Intermittent fasting ameliorated EAE’s clinical course, as the mice that fasted every other day were less likely to develop signs of neurological damage, including difficulty walking, limb weakness and paralysis. Fasting also led to less inflammatory cell infiltration and fewer demyelinated axons in the spinal cord, together with a reduction of interleukin (IL)-17-producing cells and an increase in regulatory T cells in the gut lamina propria. Parallel to these findings, intermittent fasting was related to decreased serum levels of leptin and increased adiponectin, corticosterone and b-hydroxybutyrate. On the whole, these results show that intermittent fasting not only ameliorated the EAE clinical course, but also its pathology and the immune response.

The researchers also wanted to elucidate whether the gut microbiota—apart from changes in hormone and adipokines levels—might mediate the effects of intermittent fasting on inflammation and the immune response. After 4 weeks, mice in the intervention group sheltered a more diverse gut microbiome when compared with the control group. Specifically, intermittent fasting led to a gut microbiota composition enrichment of the Lactobacillaceae, Bacteroidaceae and Prevotellaceae families and enhanced anti-oxidative microbial metabolic pathways. Lactobacillus species that were over-represented in the intermittent fasting mice’s fecal samples include L. johnsonii, L. reuteri, L. murinus and L. sp. ASF360. In line with these results, some Lactobacillus species have been shown to lessen EAE severity in rats.

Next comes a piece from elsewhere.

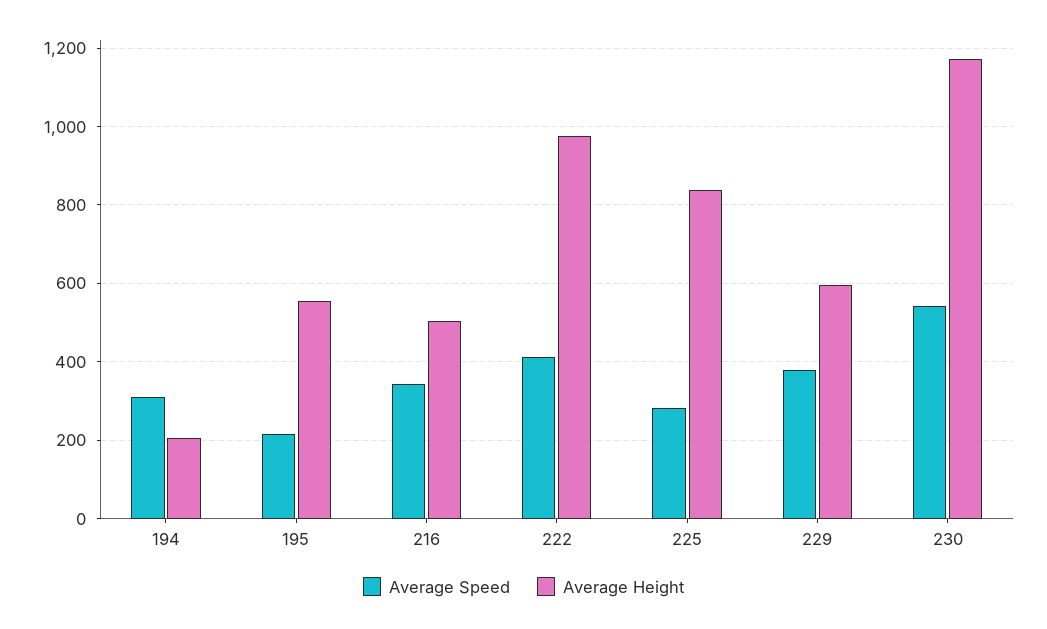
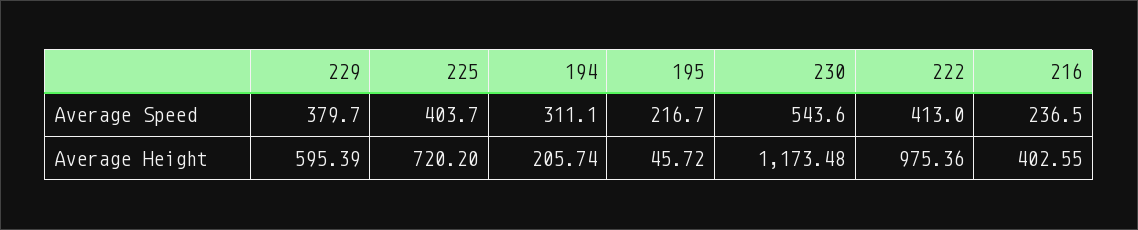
Average Height, 195: 560 -> 45.72
Average Speed, 216: 340 -> 236.5
Average Height, 216: 500 -> 402.55
Average Speed, 225: 280 -> 403.7
Average Height, 225: 840 -> 720.2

The involvement, at least in part, of the gut microbiota in MS-like symptoms development was also supported by the fact that fecal microbiome transplantation from mice on intermittent fasting ameliorated EAE in recipient mice on a normal diet.

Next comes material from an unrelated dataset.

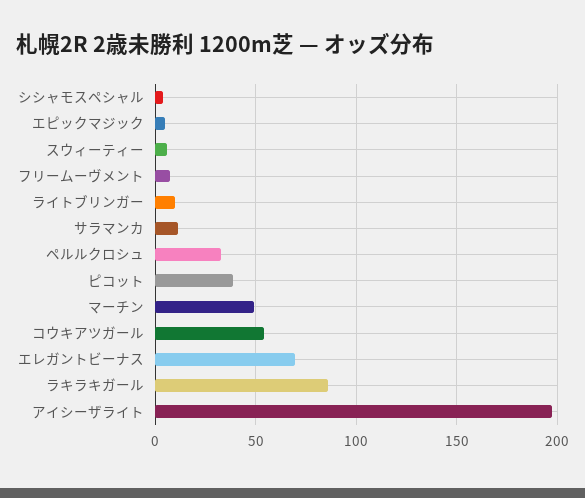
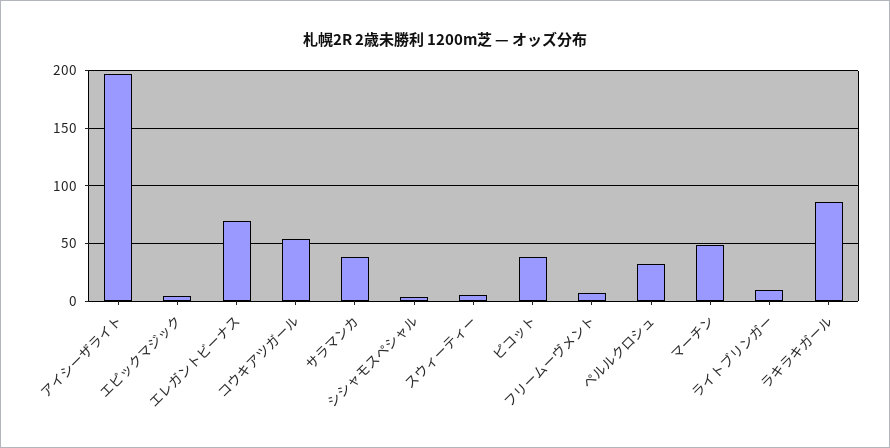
サラマンカ: 10 -> 40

Based on the beneficial effects of fasting in murine EAE, the researchers conducted a small randomized controlled pilot trial to examine the effects of intermittent energy restriction in 16 patients with relapsing-remitting MS—which is the most common form of the disease—with a steroid regimen. In this pilot trial, 8 MS patients stayed on their usual Western-style diet for 15 days, while 8 MS patients underwent alternate-day fasting for 6 days (from the whole 15-week study period, patients in the intervention group adhered to the fasting diet only during the first 6 days). Intermittent energy restriction in MS patients induced changes in leptin levels and gut microbiota that were similar to what was observed in mice with EAE. Intermittent fasting led to similar changes in the relative abundance of the four main phyla Bacteroidetes, Firmicutes, Actinobacteria, and Verrucomicrobia in humans undergoing intermittent fasting when compared with mice data. Specifically, fasting led to an increased abundance of Faecalibacterium—which was strongly correlated with blood adiponectin levels—and Blautia (belonging to Clostridium XIV and XIVa) in MS patients, which are involved in butyrate production and have been reported to be reduced in MS patients.

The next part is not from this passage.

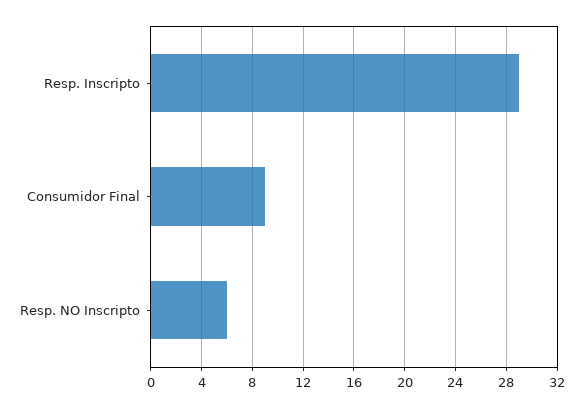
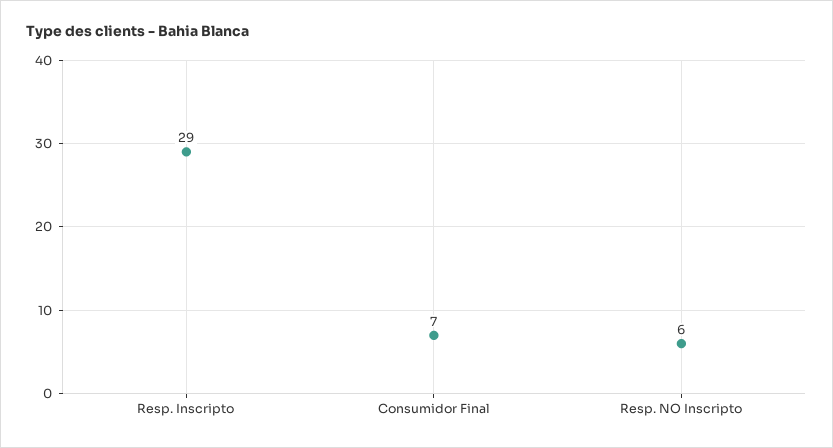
Consumidor Final: 9 -> 7

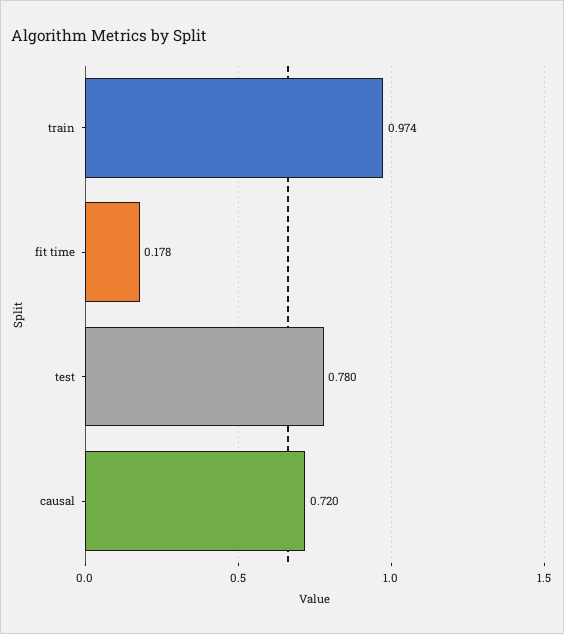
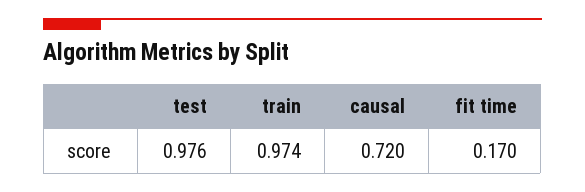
fit time: 0.178 -> 0.17
test: 0.78 -> 0.976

In conclusion, these findings in murine EAE and relapsing-remitting MS patients show that intermittent fasting may have protective effects on MS symptoms that are at least partially mediated by the gut microbiome. The translational potential of intermittent fasting deserves further human studies with larger samples of patients and longer follow-up interventions.

 

 

Reference:

Cignarella F, Cantoni C, Ghezzi L, et al. Intermittent fasting confers protection in CNS autoimmunity by altering the gut microbiota. Cell Metab. 2018; 27(6):1222-35. doi: 10.1016/j.cmet.2018.05.006.